Deze bedekking is de oorzaak dat zo weinig Joden de weg tot Christus vinden. Daarom zegt Paulus in Romeinen 9:2-3: ‘Ik heb een grote smart en een voortdurend hartzeer. Want zelf zou ik wel wensen van Christus verbannen te zijn ten behoeve van mijn broeders (de Joden), mijn verwanten naar het vlees.’

Het Koninkrijk in de Hemel
Nu het Messiaanse Rijk is uitgesteld (tot op heden), is er voor de volgelingen van Jezus (de Gemeente) een nieuw koninkrijk om naar uit te kijken: Het Koninkrijk Gods. Paulus heeft daar veel over gesproken. Bijvoorbeeld in 1 Korintiërs 15:50 ‘Dit spreek ik evenwel uit, broeders: vlees en bloed kunnen het Koninkrijk Gods niet beërven en het vergankelijke beërft de onvergankelijkheid niet.’
Het onvergankelijke is de geest van de gelovige. Die vaart na het sterven op naar het koninkrijk van God: ‘Gij weet trouwens, hoe wij, als een vader zijn eigen kinderen, u hoofd voor hoofd vermaanden, aanmoedigden, en betuigden te blijven wandelen, Gode waardig, die u roept tot zijn eigen Koninkrijk en heerlijkheid’ (1 Tessalonicenzen 2:11-12). En 2 Petrus 1:11 ‘Want zó zal u rijkelijk worden verleend de toegang tot het eeuwige Koninkrijk van onze Here en Heiland, Jezus Christus’

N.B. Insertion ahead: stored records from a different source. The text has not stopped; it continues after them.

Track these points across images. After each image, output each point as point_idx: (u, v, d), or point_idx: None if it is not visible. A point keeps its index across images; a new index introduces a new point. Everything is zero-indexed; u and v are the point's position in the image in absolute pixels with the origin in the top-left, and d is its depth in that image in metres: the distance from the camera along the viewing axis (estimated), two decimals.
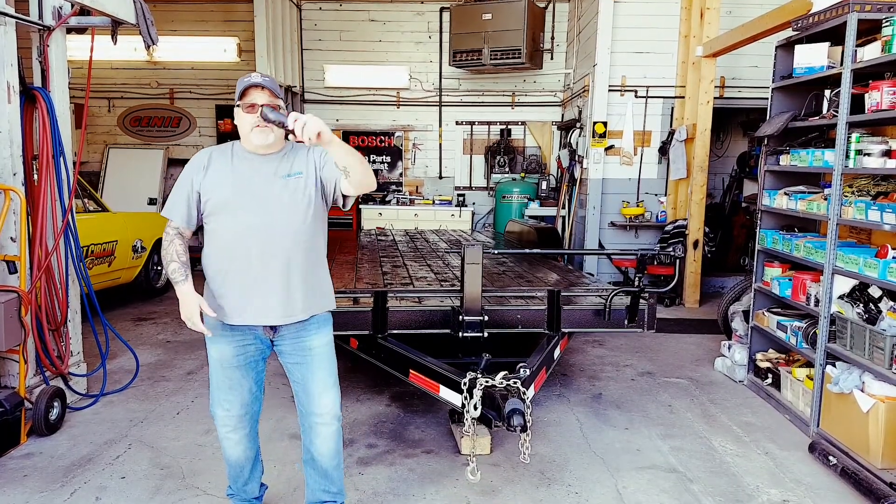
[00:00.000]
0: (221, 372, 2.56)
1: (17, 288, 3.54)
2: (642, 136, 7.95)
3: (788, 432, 3.94)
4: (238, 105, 2.41)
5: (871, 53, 3.51)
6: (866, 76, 3.68)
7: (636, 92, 7.85)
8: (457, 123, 9.86)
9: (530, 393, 3.03)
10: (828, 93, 4.00)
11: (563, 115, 9.60)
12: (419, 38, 9.66)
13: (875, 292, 3.61)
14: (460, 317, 3.53)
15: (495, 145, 9.74)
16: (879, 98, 3.39)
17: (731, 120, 9.36)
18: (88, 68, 4.33)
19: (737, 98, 7.86)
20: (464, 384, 2.99)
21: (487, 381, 2.93)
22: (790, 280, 4.27)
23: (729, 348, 5.01)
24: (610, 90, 7.77)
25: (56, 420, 3.77)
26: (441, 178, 9.98)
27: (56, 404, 3.77)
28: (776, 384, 4.39)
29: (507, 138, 9.73)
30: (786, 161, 4.39)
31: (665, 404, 4.38)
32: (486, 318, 3.57)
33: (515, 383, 2.93)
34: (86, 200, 6.29)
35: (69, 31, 4.21)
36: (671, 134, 7.65)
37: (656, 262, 7.34)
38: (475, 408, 2.90)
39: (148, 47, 4.49)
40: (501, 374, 2.97)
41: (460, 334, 3.54)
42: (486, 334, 3.54)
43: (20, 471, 3.30)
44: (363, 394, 4.45)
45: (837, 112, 3.72)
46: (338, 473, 2.71)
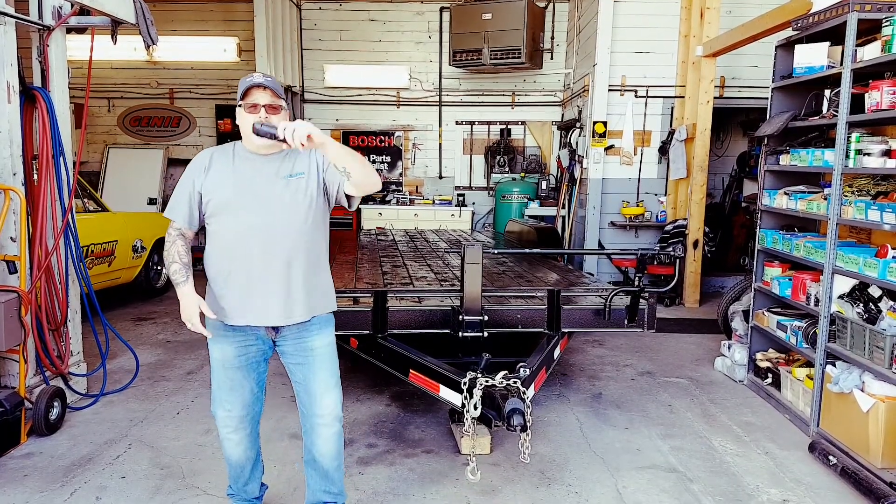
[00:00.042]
0: (223, 372, 2.56)
1: (17, 288, 3.54)
2: (642, 135, 7.95)
3: (788, 432, 3.94)
4: (240, 105, 2.41)
5: (871, 53, 3.51)
6: (866, 76, 3.68)
7: (636, 92, 7.85)
8: (457, 123, 9.86)
9: (530, 393, 3.03)
10: (828, 92, 4.00)
11: (562, 115, 9.60)
12: (419, 37, 9.66)
13: (875, 292, 3.61)
14: (460, 316, 3.53)
15: (495, 145, 9.74)
16: (879, 98, 3.39)
17: (730, 120, 9.36)
18: (88, 68, 4.33)
19: (737, 98, 7.86)
20: (464, 384, 2.99)
21: (487, 381, 2.93)
22: (790, 280, 4.27)
23: (729, 348, 5.01)
24: (610, 90, 7.77)
25: (56, 420, 3.77)
26: (441, 177, 9.98)
27: (56, 404, 3.78)
28: (776, 384, 4.39)
29: (507, 138, 9.73)
30: (786, 161, 4.40)
31: (665, 404, 4.38)
32: (486, 317, 3.57)
33: (515, 383, 2.93)
34: (86, 200, 6.29)
35: (69, 30, 4.21)
36: (671, 134, 7.65)
37: (656, 262, 7.34)
38: (475, 407, 2.90)
39: (148, 47, 4.49)
40: (501, 373, 2.97)
41: (460, 334, 3.54)
42: (486, 334, 3.54)
43: (20, 470, 3.30)
44: (363, 393, 4.45)
45: (837, 112, 3.72)
46: (339, 474, 2.71)
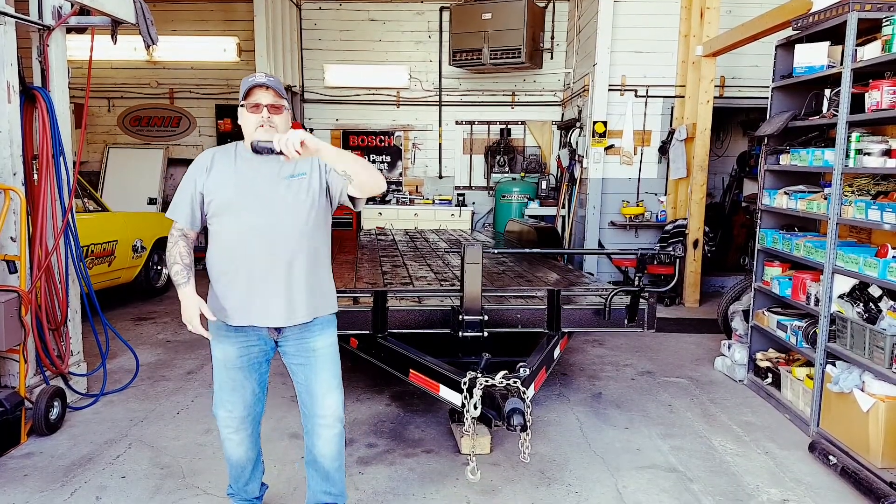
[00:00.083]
0: (225, 373, 2.56)
1: (18, 288, 3.54)
2: (642, 135, 7.95)
3: (788, 432, 3.94)
4: (242, 105, 2.40)
5: (871, 53, 3.50)
6: (866, 75, 3.68)
7: (636, 91, 7.85)
8: (457, 123, 9.86)
9: (530, 392, 3.03)
10: (828, 92, 4.00)
11: (562, 115, 9.60)
12: (419, 37, 9.66)
13: (875, 292, 3.61)
14: (460, 316, 3.53)
15: (495, 145, 9.74)
16: (879, 97, 3.39)
17: (731, 119, 9.36)
18: (88, 68, 4.33)
19: (737, 97, 7.86)
20: (464, 384, 2.99)
21: (487, 381, 2.93)
22: (790, 279, 4.27)
23: (729, 348, 5.01)
24: (610, 90, 7.77)
25: (56, 420, 3.77)
26: (441, 177, 9.98)
27: (56, 404, 3.78)
28: (776, 384, 4.39)
29: (507, 138, 9.73)
30: (786, 160, 4.39)
31: (665, 404, 4.38)
32: (486, 317, 3.57)
33: (515, 383, 2.93)
34: (86, 200, 6.29)
35: (69, 30, 4.21)
36: (671, 133, 7.65)
37: (656, 262, 7.34)
38: (475, 407, 2.90)
39: (148, 47, 4.49)
40: (501, 373, 2.97)
41: (460, 334, 3.54)
42: (485, 334, 3.54)
43: (20, 470, 3.30)
44: (363, 393, 4.45)
45: (837, 111, 3.72)
46: (339, 475, 2.70)
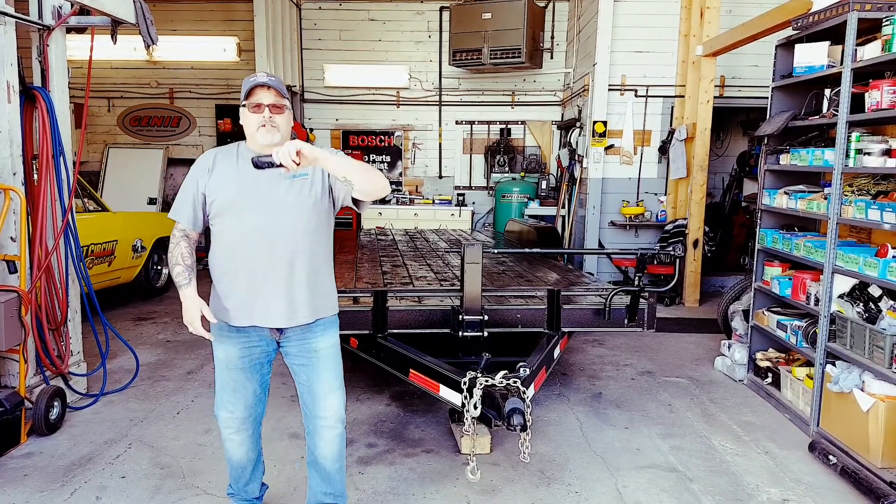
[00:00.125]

Uit voorgaande teksten leren we, dat dit hemelse koninkrijk door Jezus Christus wordt geleid. Over dat koninkrijk spreekt Jezus in Johannes 14:2 ‘In het huis mijns Vaders zijn vele woningen - anders zou Ik het u gezegd hebben - want Ik ga heen om u plaats te bereiden.’ Voor elke gelovige geldt dus de rijke belofte, dat Jezus een thuis voor hem/haar gereed maakt. Als u dus in Christus sterft, wordt u verwacht! Dan zult u de mooiste thuiskomst meemaken, die maar mogelijk is.